Appeals Court Won’t Lift Stay on Biden’s Vaccine Mandate

The U.S. Court of Appeals for the Fifth Circuit in New Orleans on Friday refused to lift a stay it had issued six days earlier halting President Joe Biden’s mandate for large businesses to require COVID-19 vaccines for their workers.

The same court on Nov. 6 initially stayed the measure, announced earlier this month by the Occupational Health and Safety Administration, which would require businesses of 100 or more employees to require either a COVID vaccination or weekly negative tests.

In issuing its latest ruling Friday, the court called OSHA’s rules a “mandate” which it said “grossly exceeds OSHA’s … authority.”

The court ordered OSHA to “take no steps to implement or enforce the Mandate until further court order.”

Dozens of states are challenging the mandate in court, likely to constitute a lengthy legal battle. Employment attorneys told the Society for Human Resource Management the legality of OSHA’s orders “likely won’t be decided until it is reviewed by the Supreme Court.”

The Justice Department responded to the court’s latest ruling by pointing out in a statement the decision “is just the beginning of the process.”

“The department will continue to vigorously defend the standard and looks forward to obtaining a definitive resolution following consolidation of all of the pending cases for further review,” the statement said.

The appellate court originally stayed the requirements in response to challenges by the attorneys general of Texas, Louisiana, Mississippi, South Carolina and Utah, as well as several private companies.

Judges called the mandate “fatally flawed” and “staggeringly overbroad,” arguing that the requirements likely exceed the authority of the federal government and raise “serious constitutional concerns,” according to CNBC.

The Biden administration had asked the court on Monday to lift the pause, warning that delaying implementation “would likely cost dozens or even hundreds of lives per day” as the virus spreads.

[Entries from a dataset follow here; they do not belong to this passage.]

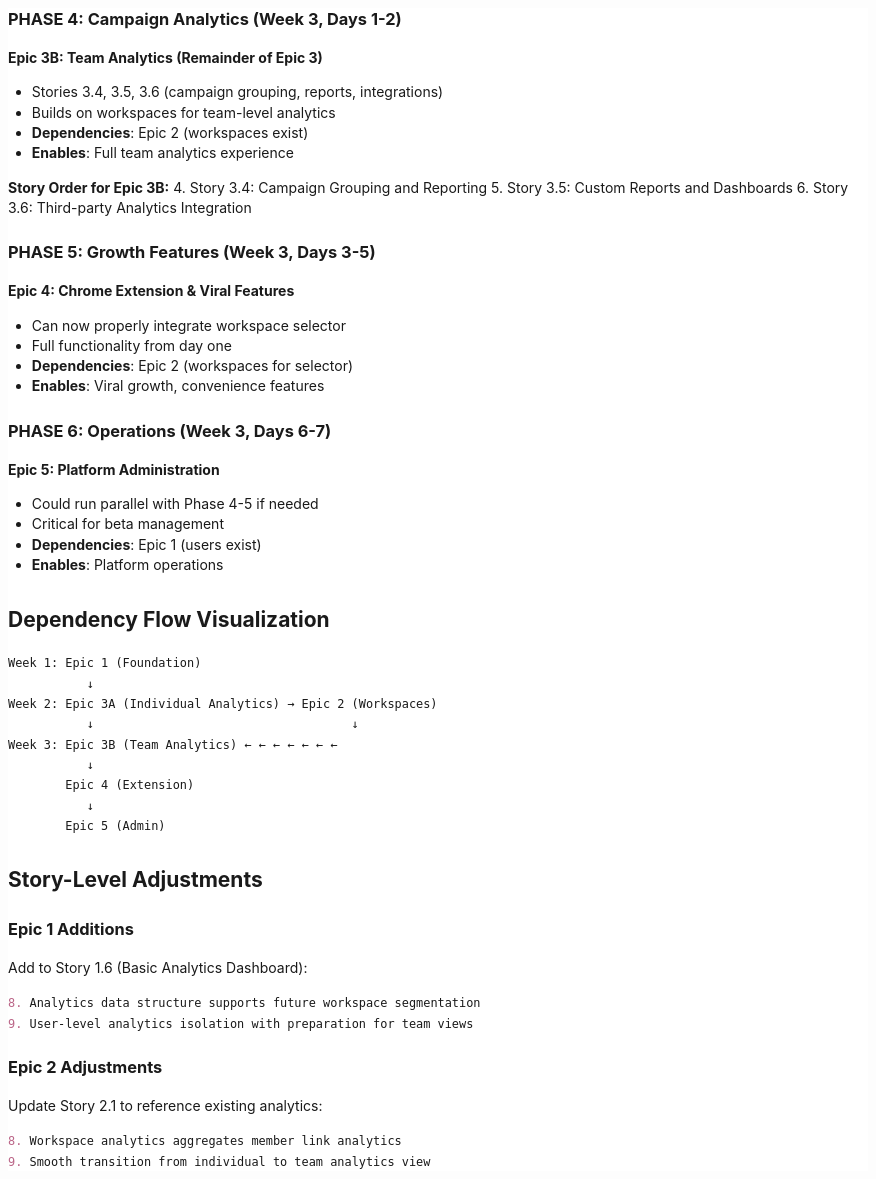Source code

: ### PHASE 4: Campaign Analytics (Week 3, Days 1-2)
**Epic 3B: Team Analytics (Remainder of Epic 3)**
- Stories 3.4, 3.5, 3.6 (campaign grouping, reports, integrations)
- Builds on workspaces for team-level analytics
- **Dependencies**: Epic 2 (workspaces exist)
- **Enables**: Full team analytics experience

**Story Order for Epic 3B:**
4. Story 3.4: Campaign Grouping and Reporting
5. Story 3.5: Custom Reports and Dashboards
6. Story 3.6: Third-party Analytics Integration

### PHASE 5: Growth Features (Week 3, Days 3-5)
**Epic 4: Chrome Extension & Viral Features**
- Can now properly integrate workspace selector
- Full functionality from day one
- **Dependencies**: Epic 2 (workspaces for selector)
- **Enables**: Viral growth, convenience features

### PHASE 6: Operations (Week 3, Days 6-7)
**Epic 5: Platform Administration**
- Could run parallel with Phase 4-5 if needed
- Critical for beta management
- **Dependencies**: Epic 1 (users exist)
- **Enables**: Platform operations

## Dependency Flow Visualization

```
Week 1: Epic 1 (Foundation)
           ↓
Week 2: Epic 3A (Individual Analytics) → Epic 2 (Workspaces)
           ↓                                    ↓
Week 3: Epic 3B (Team Analytics) ← ← ← ← ← ← ←
           ↓
        Epic 4 (Extension)
           ↓
        Epic 5 (Admin)
```

## Story-Level Adjustments

### Epic 1 Additions
Add to Story 1.6 (Basic Analytics Dashboard):
```markdown
8. Analytics data structure supports future workspace segmentation
9. User-level analytics isolation with preparation for team views
```

### Epic 2 Adjustments
Update Story 2.1 to reference existing analytics:
```markdown
8. Workspace analytics aggregates member link analytics
9. Smooth transition from individual to team analytics view
```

According to CNBC, attorneys general in at least 26 states have challenged the requirements in five federal appellate courts. The cases will be consolidated in a single court through random selection among the jurisdictions where lawsuits have been filed, the network reported. The Justice Department said earlier this week that it expects the random selection to take place on Tuesday at the earliest.

David Vladeck, a professor of law at Georgetown University, told CNBC that there’s a “high probability” the case will ultimately end up in the Supreme Court, where there’s a conservative majority.

“There are justices on the court who want to rein in the administrative state and this is a case in which those concerns are likely to come to the fore,” Vladeck told CNBC.